The stake of ownership of a shareholder in a company is represented by shares. A shareholder’s portion of the interest is equally proportional to the portion of the sum paid towards the entire capital owed to the company.
It could be segregated under two broad classifications-
1. Ordinary Equity Shares
2. Preference Shares
The term ‘Share’ represents a share in the company’s capital, including the stock capital. According to subsection 84 of section 2 of the Companies Act, 2013, it is an instrument to gauge the shareholder’s interest in the assets of a company. Here we will understand the two major types such as the ordinary share and the preferential share.
We shall further take up some of the statements and statutes that drawn up around them.
The privileges and the responsibilities of a shareholder are dictated by the Memorandum and Articles of Association of a company. According to the provisions of the Companies Act 2013, a shareholder must also possess some contractual privileges and some other privileges.
The share or debenture or any other entitlements of any of the associates of the company is declared to be transferable by Section 44 of the Companies Act, 2013. They are movable in the way specified in the Articles of the company. The numbering of each share is ratified by Section 45. Every share possesses a unique number. However, the rule is not applicable in case of individual holding rights to receive benefits on a share held by a third party.
Kinds of Share Capital
The share capital of a company is classified into two types broadly, as per Section 43 of the Companies Act, 2013.
1. Equity Share Capital
2. Preferential Share Capital
Equity Share Capital
Equity share capital constitutes the total sum of money pitched in by the investors and owners of a company for the capital of the company. The other names for it are simply ‘equity’ or ‘share capital’ or ‘equity share’. The equity share capital of a company is calculated by multiplying the number of equity with the face-value of each share. They are of two types:
Equity share with rights to vote.
Equity share with differential rights to dividends, voting and the likes, according to the regulations.
Tata Motors launched equity with differential voting rights in 2008 called the ‘A’ equity share.

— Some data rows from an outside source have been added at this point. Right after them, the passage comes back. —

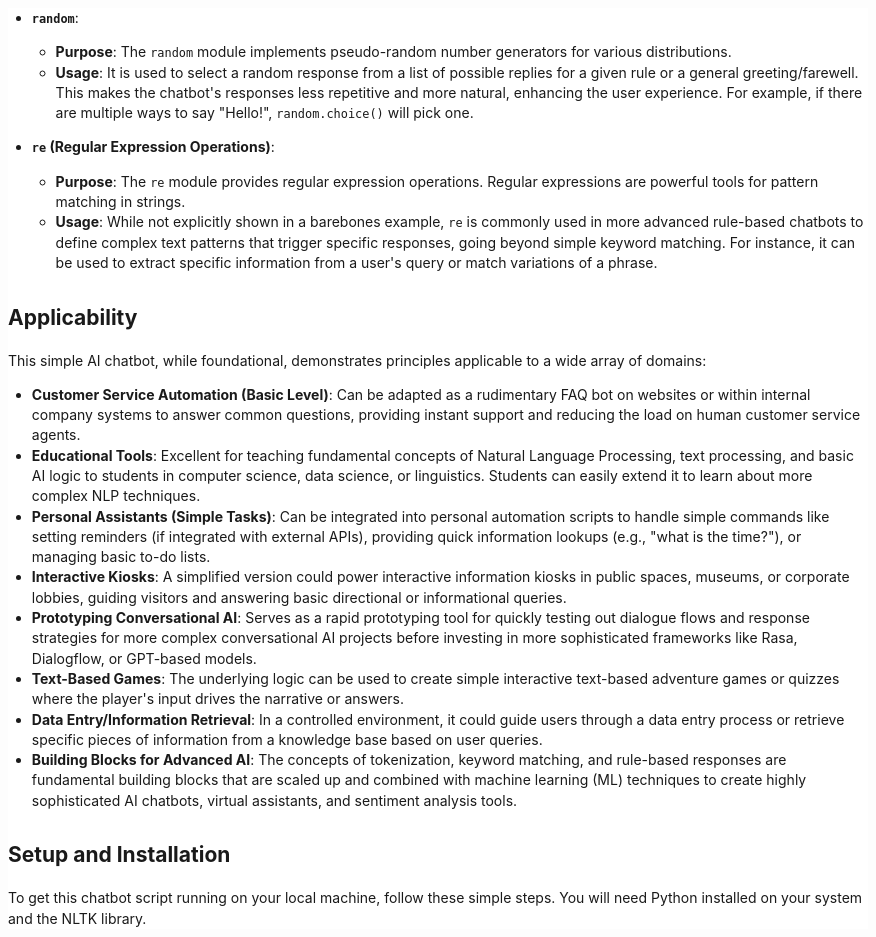   * **`random`**:

      * **Purpose**: The `random` module implements pseudo-random number generators for various distributions.
      * **Usage**: It is used to select a random response from a list of possible replies for a given rule or a general greeting/farewell. This makes the chatbot's responses less repetitive and more natural, enhancing the user experience. For example, if there are multiple ways to say "Hello\!", `random.choice()` will pick one.

  * **`re` (Regular Expression Operations)**:

      * **Purpose**: The `re` module provides regular expression operations. Regular expressions are powerful tools for pattern matching in strings.
      * **Usage**: While not explicitly shown in a barebones example, `re` is commonly used in more advanced rule-based chatbots to define complex text patterns that trigger specific responses, going beyond simple keyword matching. For instance, it can be used to extract specific information from a user's query or match variations of a phrase.

## Applicability

This simple AI chatbot, while foundational, demonstrates principles applicable to a wide array of domains:

  * **Customer Service Automation (Basic Level)**: Can be adapted as a rudimentary FAQ bot on websites or within internal company systems to answer common questions, providing instant support and reducing the load on human customer service agents.
  * **Educational Tools**: Excellent for teaching fundamental concepts of Natural Language Processing, text processing, and basic AI logic to students in computer science, data science, or linguistics. Students can easily extend it to learn about more complex NLP techniques.
  * **Personal Assistants (Simple Tasks)**: Can be integrated into personal automation scripts to handle simple commands like setting reminders (if integrated with external APIs), providing quick information lookups (e.g., "what is the time?"), or managing basic to-do lists.
  * **Interactive Kiosks**: A simplified version could power interactive information kiosks in public spaces, museums, or corporate lobbies, guiding visitors and answering basic directional or informational queries.
  * **Prototyping Conversational AI**: Serves as a rapid prototyping tool for quickly testing out dialogue flows and response strategies for more complex conversational AI projects before investing in more sophisticated frameworks like Rasa, Dialogflow, or GPT-based models.
  * **Text-Based Games**: The underlying logic can be used to create simple interactive text-based adventure games or quizzes where the player's input drives the narrative or answers.
  * **Data Entry/Information Retrieval**: In a controlled environment, it could guide users through a data entry process or retrieve specific pieces of information from a knowledge base based on user queries.
  * **Building Blocks for Advanced AI**: The concepts of tokenization, keyword matching, and rule-based responses are fundamental building blocks that are scaled up and combined with machine learning (ML) techniques to create highly sophisticated AI chatbots, virtual assistants, and sentiment analysis tools.

## Setup and Installation

To get this chatbot script running on your local machine, follow these simple steps. You will need Python installed on your system and the NLTK library.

The regulation said-
There was only one voting right with every 10 ‘A’ equity.
It had more dividend than the ordinary share by 5 percentage points.
The ‘A’ equity traded at a discounted price to ordinary shares with total rights to vote, due to the difference in the rights to vote.
Preferential Share Capital
Preference or Preferential Share Capital raised through issuing preference shares carry preferential rights for:
Payment of Dividend: Calculated at a fixed rate of dividend which might or might not be subjected to the payment of income taxes.
Repayment of Capital: Comes with preferential rights to claim assets and avail profits of any fixed premium or premium on any fixed scale during liquidation or repayment of the paid-up capital, regulated by The Memorandum or Articles of the company.
Deeming of Share Capital as Preference Capital
A deeming provision of the share capital is created by an explanation under section 43, according to which, share capital shall be deemed to be preference capital if it has both or either of the following two characteristics:
Along with the preferential rights in the Dividend, the share capital has the right to fully or partially participate with capital that doesn’t have any right to participate in the preferential rights in the Dividend.
If getting liquidated, in addition to the preference rights in repayment, the share capital is entitled to fully or partially participate with other capital which doesn’t have any preferential rights in the remaining surplus amount after having repaid the total capital.
However, the Memorandum or Articles of Associates of private companies could dictate if Section 43 is pertinent.